Since the cylinder is rolled along the width so, we can say that the circumference of the circular base is equal to the height of the foil and the width of the cylinder is equal to the length of the rectangular foil ………………………………………….(6)

Now, from equation (1), equation (2), equation (5), and equation (6), we get
The circumference of the circular base = \[2\pi r\] cm = 88 cm ………………………………(7)
The height of the cylinder = 20 cm …………………………………………..(8)
On solving equation (7), we get
\[\begin{align}
  & \Rightarrow 2\pi r=88 \\
 & \Rightarrow 2\times \dfrac{22}{7}\times r=88 \\
 & \Rightarrow r=\dfrac{88\times 7}{2\times 22} \\
 & \Rightarrow r=2\times 7 \\
\end{align}\]
\[\Rightarrow r=14\] ……………………………………..(9)
Now, we have
The radius of the circular base of the cylinder = 14 cm (from equation (9))
The height of the cylinder = 20 cm
We know the formula for the volume of the cylinder, Volume = \[\pi {{\left( radius \right)}^{2}}\left( height \right)\]
On calculating, we get
The volume of the cylinder = \[\dfrac{22}{7}\times {{\left( 14 \right)}^{2}}\times 20\,c{{m}^{3}}=12320\,c{{m}^{3}}\]

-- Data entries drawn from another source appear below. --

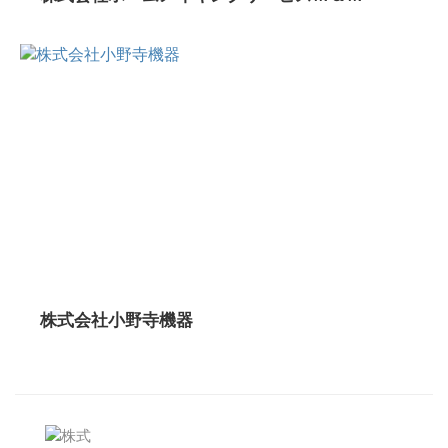
株式会社小野寺機器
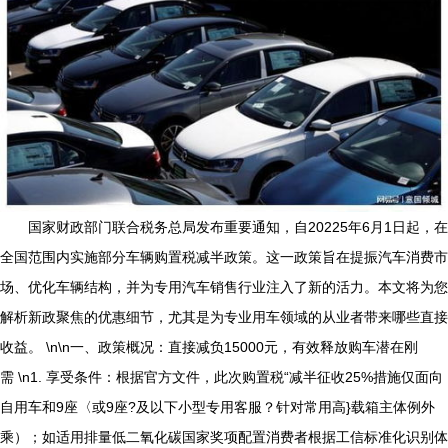
国家财政部门联合税务总局发布重要通知，自20225年6月1日起，在
全国范围内实施部分车辆购置税减半政策。这一政策旨在提振汽车消费市
场、优化车辆结构，并为专用汽车销售行业注入了新的活力。本文将为您
解析新政聚焦的优惠细节，尤其是为专业用车领域的从业者带来哪些直接
收益。 \n\n一、政策概况：直接减负15000元，有效释放购车潜在刚
需 \n1. 享受条件：根据官方文件，此次购置税“减半征收25%措施仅面向
自用车和9座〈或9座?及以下小型专用客服？针对常用高}载箱主体例外
乘）；如适用排量低二氧化碳国家奖项配置消费者根据工信标准化识别体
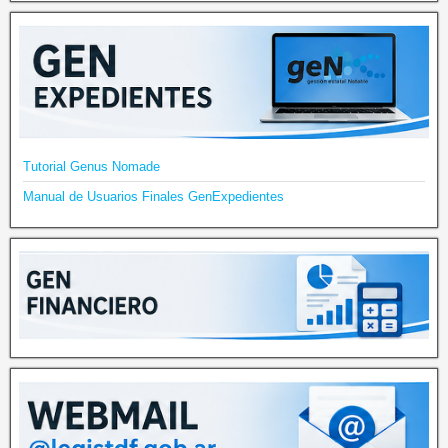
Tutorial Genus Nomade
Manual de Usuarios Finales GenExpedientes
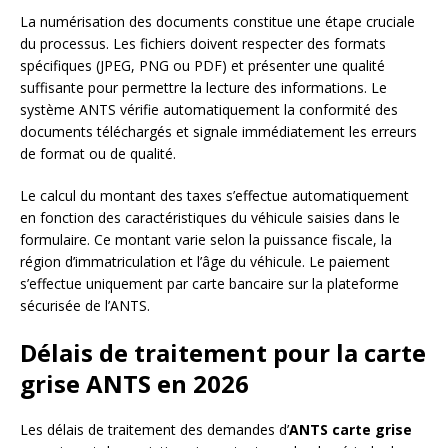
La numérisation des documents constitue une étape cruciale
du processus. Les fichiers doivent respecter des formats
spécifiques (JPEG, PNG ou PDF) et présenter une qualité
suffisante pour permettre la lecture des informations. Le
système ANTS vérifie automatiquement la conformité des
documents téléchargés et signale immédiatement les erreurs
de format ou de qualité.
Le calcul du montant des taxes s’effectue automatiquement
en fonction des caractéristiques du véhicule saisies dans le
formulaire. Ce montant varie selon la puissance fiscale, la
région d’immatriculation et l’âge du véhicule. Le paiement
s’effectue uniquement par carte bancaire sur la plateforme
sécurisée de l’ANTS.
Délais de traitement pour la carte
grise ANTS en 2026
Les délais de traitement des demandes d’
ANTS carte grise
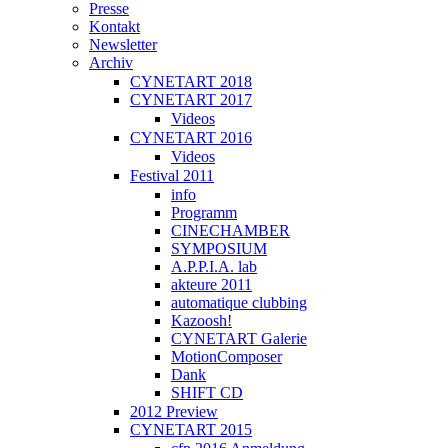
Presse
Kontakt
Newsletter
Archiv
CYNETART 2018
CYNETART 2017
Videos
CYNETART 2016
Videos
Festival 2011
info
Programm
CINECHAMBER
SYMPOSIUM
A.P.P.I.A. lab
akteure 2011
automatique clubbing
Kazoosh!
CYNETART Galerie
MotionComposer
Dank
SHIFT CD
2012 Preview
CYNETART 2015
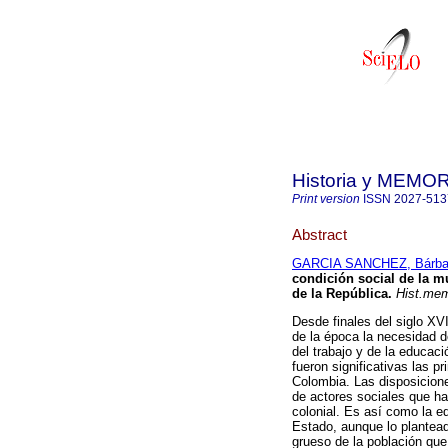
Historia y MEMO
Print version
ISSN
2027-513
Abstract
GARCIA SANCHEZ, Bárbar
condición social de la m
de la República
.
Hist.me
Desde finales del siglo XV
de la época la necesidad de
del trabajo y de la educaci
fueron significativas las 
Colombia. Las disposicione
de actores sociales que ha
colonial. Es así como la e
Estado, aunque lo plantead
grueso de la población que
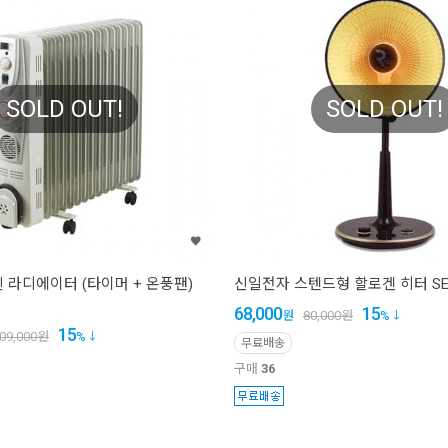
SOLD OUT!
SOLD OUT!
 라디에이터 (타이머 + 온풍팬)
신일전자 스텐드형 할로겐 히터 SEH
68,000
15
원
80,000
원
%
15
09,000
원
%
무료배송
구매
36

Therefore, the volume of the cylinder is \[12320\,c{{m}^{3}}\].

Note: In this type of question the process to obtain the radius and height of the cylinder is important. For instance, one might make a silly mistake and take the width of the foil equal to the circumference of the circular base and the height of the cylinder equal to the length of the foil. This is wrong. Since the cylinder is rolled along the width so, we can say that the circumference of the circular base is equal to the height of the foil and the height of the cylinder is equal to the width of the rectangular foil.